[Recorded data — start]

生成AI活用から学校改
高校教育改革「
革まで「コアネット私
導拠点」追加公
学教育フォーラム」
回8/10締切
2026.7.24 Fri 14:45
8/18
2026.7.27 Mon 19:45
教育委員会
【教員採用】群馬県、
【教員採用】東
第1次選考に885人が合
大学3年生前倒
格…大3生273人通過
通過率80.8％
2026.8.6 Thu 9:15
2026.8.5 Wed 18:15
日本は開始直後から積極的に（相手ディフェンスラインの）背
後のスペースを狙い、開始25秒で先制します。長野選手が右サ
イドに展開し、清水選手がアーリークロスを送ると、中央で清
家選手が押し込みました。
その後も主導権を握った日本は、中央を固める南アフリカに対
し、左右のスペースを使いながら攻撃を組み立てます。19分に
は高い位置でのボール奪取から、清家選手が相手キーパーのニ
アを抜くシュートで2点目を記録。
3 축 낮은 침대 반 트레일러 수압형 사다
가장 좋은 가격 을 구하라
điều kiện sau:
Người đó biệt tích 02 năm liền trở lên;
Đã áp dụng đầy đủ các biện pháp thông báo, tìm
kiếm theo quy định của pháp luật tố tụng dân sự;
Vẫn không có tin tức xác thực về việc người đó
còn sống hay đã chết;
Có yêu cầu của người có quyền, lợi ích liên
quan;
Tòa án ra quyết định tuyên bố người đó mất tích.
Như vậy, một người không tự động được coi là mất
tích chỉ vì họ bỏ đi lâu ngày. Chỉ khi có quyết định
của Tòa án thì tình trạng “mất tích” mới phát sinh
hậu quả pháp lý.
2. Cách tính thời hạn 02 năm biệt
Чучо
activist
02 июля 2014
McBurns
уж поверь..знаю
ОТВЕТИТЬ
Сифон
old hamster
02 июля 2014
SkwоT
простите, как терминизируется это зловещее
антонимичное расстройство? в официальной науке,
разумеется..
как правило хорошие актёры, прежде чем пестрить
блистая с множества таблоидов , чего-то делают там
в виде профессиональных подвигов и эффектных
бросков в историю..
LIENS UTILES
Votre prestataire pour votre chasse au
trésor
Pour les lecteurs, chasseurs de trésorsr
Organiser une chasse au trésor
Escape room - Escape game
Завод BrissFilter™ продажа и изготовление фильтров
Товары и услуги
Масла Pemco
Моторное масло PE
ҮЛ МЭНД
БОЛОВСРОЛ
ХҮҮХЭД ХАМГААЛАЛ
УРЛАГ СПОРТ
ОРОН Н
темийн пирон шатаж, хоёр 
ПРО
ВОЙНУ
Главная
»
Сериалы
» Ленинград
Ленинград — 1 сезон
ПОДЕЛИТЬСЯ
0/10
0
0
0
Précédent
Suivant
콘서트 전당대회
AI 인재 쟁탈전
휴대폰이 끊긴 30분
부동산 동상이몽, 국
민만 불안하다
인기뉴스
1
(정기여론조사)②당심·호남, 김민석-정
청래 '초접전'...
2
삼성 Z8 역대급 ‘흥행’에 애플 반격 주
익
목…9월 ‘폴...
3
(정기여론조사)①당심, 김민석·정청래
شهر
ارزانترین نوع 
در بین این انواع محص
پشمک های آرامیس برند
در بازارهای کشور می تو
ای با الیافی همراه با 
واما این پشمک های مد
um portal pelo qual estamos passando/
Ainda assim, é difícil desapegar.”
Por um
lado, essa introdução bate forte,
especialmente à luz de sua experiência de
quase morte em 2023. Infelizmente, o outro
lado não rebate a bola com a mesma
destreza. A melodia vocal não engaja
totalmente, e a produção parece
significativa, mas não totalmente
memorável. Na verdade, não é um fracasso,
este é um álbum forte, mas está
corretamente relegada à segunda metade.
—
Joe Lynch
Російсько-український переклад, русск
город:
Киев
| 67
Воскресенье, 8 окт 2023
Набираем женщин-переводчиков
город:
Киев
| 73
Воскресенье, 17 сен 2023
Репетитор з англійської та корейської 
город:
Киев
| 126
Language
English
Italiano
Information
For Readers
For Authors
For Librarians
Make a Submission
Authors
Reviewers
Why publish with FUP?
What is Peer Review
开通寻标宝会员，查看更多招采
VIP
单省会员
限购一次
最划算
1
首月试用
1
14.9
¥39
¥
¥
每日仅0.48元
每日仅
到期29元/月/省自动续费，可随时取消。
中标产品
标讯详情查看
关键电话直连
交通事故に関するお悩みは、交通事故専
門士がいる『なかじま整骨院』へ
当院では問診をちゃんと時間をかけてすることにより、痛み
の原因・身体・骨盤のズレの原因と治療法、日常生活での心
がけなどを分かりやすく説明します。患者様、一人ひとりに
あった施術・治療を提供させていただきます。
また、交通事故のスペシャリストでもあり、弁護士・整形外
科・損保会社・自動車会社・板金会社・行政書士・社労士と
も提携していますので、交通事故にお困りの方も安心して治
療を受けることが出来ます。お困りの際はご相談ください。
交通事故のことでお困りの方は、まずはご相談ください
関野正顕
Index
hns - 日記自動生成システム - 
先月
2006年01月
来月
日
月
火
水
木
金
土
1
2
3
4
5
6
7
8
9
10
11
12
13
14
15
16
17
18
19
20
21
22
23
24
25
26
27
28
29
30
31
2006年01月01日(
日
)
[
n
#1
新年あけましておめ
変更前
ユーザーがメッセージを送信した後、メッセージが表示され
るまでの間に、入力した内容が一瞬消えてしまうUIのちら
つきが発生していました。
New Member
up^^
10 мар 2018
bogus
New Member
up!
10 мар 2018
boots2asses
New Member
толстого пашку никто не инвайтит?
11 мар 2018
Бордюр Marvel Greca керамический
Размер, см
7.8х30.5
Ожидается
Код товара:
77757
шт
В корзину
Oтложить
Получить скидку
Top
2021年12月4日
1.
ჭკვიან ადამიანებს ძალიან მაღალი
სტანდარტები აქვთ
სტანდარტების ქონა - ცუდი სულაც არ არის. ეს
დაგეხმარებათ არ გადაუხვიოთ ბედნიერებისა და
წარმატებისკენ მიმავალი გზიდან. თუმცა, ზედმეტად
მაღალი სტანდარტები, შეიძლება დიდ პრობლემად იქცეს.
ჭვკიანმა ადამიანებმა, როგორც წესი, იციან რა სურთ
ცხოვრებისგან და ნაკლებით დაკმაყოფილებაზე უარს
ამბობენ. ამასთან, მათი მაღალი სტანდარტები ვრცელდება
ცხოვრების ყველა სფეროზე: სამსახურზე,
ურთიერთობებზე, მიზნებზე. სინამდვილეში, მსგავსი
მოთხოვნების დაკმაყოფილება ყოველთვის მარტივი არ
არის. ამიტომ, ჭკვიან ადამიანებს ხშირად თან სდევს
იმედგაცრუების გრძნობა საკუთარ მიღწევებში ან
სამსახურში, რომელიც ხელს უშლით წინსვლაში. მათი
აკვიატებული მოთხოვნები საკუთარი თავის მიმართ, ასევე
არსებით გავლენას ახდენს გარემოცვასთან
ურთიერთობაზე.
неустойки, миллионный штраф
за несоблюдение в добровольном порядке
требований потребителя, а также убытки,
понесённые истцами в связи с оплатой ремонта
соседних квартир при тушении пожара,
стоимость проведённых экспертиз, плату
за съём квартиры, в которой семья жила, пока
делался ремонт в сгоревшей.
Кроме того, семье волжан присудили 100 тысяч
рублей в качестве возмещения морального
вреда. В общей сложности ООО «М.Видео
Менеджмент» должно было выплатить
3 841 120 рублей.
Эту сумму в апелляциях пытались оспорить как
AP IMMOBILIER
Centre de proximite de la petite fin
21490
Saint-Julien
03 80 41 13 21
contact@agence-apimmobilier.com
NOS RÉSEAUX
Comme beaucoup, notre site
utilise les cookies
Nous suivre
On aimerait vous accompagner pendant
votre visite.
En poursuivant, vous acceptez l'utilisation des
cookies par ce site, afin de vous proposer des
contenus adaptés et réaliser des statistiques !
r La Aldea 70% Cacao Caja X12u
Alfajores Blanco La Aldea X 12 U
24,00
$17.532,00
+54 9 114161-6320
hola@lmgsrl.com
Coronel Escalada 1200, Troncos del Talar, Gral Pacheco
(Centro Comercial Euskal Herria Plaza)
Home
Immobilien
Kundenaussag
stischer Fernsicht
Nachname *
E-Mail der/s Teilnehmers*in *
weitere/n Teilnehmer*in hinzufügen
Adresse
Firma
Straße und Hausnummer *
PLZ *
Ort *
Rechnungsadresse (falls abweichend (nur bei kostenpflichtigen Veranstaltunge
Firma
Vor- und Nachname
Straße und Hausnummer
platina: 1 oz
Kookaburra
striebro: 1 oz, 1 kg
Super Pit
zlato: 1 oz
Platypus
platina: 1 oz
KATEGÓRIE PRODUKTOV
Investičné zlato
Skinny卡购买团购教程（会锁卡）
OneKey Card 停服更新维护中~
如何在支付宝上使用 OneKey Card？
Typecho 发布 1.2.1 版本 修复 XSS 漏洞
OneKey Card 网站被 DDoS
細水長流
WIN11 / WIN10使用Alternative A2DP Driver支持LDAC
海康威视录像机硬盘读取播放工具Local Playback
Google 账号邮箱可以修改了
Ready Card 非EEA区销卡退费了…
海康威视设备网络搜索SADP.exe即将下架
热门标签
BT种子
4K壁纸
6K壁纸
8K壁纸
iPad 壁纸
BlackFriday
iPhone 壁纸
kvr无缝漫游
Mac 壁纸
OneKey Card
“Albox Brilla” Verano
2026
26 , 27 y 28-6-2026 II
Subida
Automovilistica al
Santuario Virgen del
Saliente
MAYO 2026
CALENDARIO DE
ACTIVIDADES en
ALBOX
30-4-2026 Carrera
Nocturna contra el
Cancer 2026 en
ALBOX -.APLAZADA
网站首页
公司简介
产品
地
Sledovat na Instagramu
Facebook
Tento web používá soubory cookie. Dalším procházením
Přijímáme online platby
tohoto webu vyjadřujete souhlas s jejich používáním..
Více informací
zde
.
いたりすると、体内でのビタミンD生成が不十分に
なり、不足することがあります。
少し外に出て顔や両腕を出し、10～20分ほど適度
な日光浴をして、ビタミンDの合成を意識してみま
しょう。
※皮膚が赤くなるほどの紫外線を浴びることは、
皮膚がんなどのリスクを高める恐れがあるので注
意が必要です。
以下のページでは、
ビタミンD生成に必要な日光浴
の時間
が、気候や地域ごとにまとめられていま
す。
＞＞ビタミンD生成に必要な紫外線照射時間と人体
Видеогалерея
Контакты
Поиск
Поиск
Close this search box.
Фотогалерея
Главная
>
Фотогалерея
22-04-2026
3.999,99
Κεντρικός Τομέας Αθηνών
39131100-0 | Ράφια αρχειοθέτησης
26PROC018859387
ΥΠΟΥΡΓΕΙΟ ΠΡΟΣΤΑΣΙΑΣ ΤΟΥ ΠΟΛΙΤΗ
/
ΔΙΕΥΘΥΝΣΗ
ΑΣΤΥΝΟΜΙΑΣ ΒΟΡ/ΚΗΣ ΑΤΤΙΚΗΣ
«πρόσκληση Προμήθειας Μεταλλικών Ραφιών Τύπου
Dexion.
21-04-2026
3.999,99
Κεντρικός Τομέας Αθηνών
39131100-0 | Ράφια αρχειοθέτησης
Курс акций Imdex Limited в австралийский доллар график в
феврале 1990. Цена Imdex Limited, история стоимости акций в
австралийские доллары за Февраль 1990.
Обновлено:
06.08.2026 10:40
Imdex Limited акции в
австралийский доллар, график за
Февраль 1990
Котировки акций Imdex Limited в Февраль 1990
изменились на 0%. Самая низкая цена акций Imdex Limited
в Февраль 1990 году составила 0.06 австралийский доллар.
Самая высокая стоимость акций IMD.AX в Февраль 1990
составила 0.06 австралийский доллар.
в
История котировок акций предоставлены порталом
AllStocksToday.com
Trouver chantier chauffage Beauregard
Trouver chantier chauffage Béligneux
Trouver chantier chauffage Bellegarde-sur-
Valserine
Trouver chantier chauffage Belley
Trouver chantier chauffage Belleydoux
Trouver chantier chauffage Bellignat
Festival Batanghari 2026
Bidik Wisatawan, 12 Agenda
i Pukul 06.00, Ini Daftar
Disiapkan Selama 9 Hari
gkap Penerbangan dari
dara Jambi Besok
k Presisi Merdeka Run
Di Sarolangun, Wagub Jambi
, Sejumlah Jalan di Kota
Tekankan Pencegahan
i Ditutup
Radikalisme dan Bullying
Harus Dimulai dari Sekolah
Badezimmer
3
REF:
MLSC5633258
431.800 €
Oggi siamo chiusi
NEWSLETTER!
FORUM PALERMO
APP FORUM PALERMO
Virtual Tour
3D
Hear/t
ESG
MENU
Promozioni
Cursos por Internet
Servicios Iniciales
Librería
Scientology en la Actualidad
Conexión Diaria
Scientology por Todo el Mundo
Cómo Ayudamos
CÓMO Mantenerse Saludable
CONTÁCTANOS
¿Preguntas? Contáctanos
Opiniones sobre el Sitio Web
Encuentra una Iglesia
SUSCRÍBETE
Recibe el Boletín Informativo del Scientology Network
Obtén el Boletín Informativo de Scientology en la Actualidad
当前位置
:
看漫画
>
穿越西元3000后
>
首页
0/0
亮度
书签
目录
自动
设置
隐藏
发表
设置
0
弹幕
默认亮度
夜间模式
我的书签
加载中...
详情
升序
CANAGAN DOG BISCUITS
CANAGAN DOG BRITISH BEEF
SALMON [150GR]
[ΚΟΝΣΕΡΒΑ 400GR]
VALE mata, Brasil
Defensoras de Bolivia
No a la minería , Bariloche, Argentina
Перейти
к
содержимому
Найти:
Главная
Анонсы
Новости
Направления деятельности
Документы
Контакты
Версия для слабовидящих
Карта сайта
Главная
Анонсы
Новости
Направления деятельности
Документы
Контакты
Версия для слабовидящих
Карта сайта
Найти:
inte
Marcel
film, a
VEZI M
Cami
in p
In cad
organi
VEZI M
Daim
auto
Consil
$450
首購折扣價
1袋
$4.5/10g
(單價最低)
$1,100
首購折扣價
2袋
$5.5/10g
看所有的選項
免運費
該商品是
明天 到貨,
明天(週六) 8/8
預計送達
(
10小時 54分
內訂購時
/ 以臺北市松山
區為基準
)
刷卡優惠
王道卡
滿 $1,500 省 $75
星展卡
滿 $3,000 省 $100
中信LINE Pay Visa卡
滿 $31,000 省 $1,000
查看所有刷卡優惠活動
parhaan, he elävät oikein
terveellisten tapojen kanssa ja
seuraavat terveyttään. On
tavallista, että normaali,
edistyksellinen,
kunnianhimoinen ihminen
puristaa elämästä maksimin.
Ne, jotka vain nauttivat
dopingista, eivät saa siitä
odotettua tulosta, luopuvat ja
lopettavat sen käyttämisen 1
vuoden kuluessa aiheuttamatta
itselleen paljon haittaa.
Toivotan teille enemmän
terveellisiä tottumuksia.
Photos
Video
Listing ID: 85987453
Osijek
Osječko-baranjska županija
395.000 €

[Recorded data — finish]

_Prompt_
Exactly how many lines of the data above hold the word "график"? The number is the whole answer.

_Solution to the problem_
2